□スパイダー・イニシアティブ代表 森辺一樹
アジア新興国では、エスカレーターのスピードが非常に速いことをご存じだろうか。エスカレーターのスピードは、欧米の先進国では日本と同じくらいだが、アジア新興国では特に地下鉄のエスカレーターが日本の3倍にも感じるほどの速さだ。いい大人でも乗り降りするときに気を付けないとつまずいてしまうぐらいである。その「超高速エスカレーター」に現地の人は普通に乗っている。
なぜ、そんなに速いのか。せっかちだから、忙しいから、時間を大切にしているから、といった理由を想像しがちだが、まったくそうではない。また、現地製のエスカレーターだから速い、ということでもない。エスカレーター自体は、日本や外資系のグローバル企業がつくっているものが多く、先進国で使われているものと大差はない。違いは、設定スピードである。
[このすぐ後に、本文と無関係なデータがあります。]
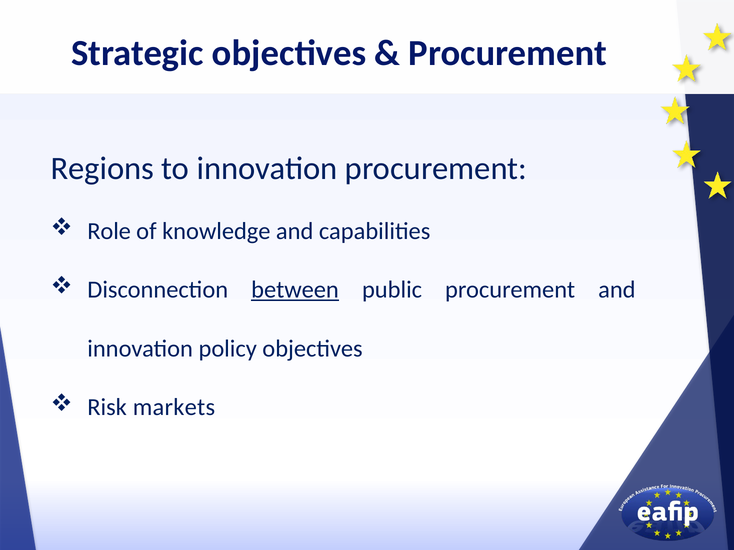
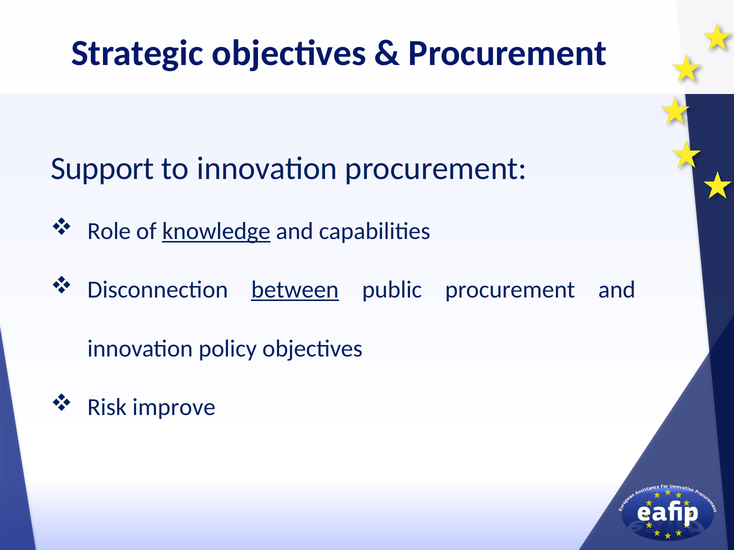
Regions: Regions -> Support
knowledge underline: none -> present
markets: markets -> improve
アジア新興国では「これが普通のスピード」という基準が、先進国とはまったく異なる。日本では高齢化が進み、2015年の統計によると日本人の平均年齢は46歳。一方、アジアの平均年齢はぐんと低く、東南アジア諸国連合(ASEAN)各国は多くが20代。40代と20代では運動神経が違うし、体感速度も全然違う。アジア新興国では大多数である20代に合わせた結果、超高速スピード設定になっているのだ。
また、先進国では、とにかく安全第一。安全が確保されて、はじめてスピードを上げていくという感覚だが、新興国ではまだそのような感覚になっていない。よくテレビ番組などで、バイクにヘルメットなしで3、4人が乗ったり、電車からあふれた人たちが屋根の上に乗ったりというアジア諸国の光景を見るが、あのように安全への配慮が行き届いていないのが彼らの日常なのだ。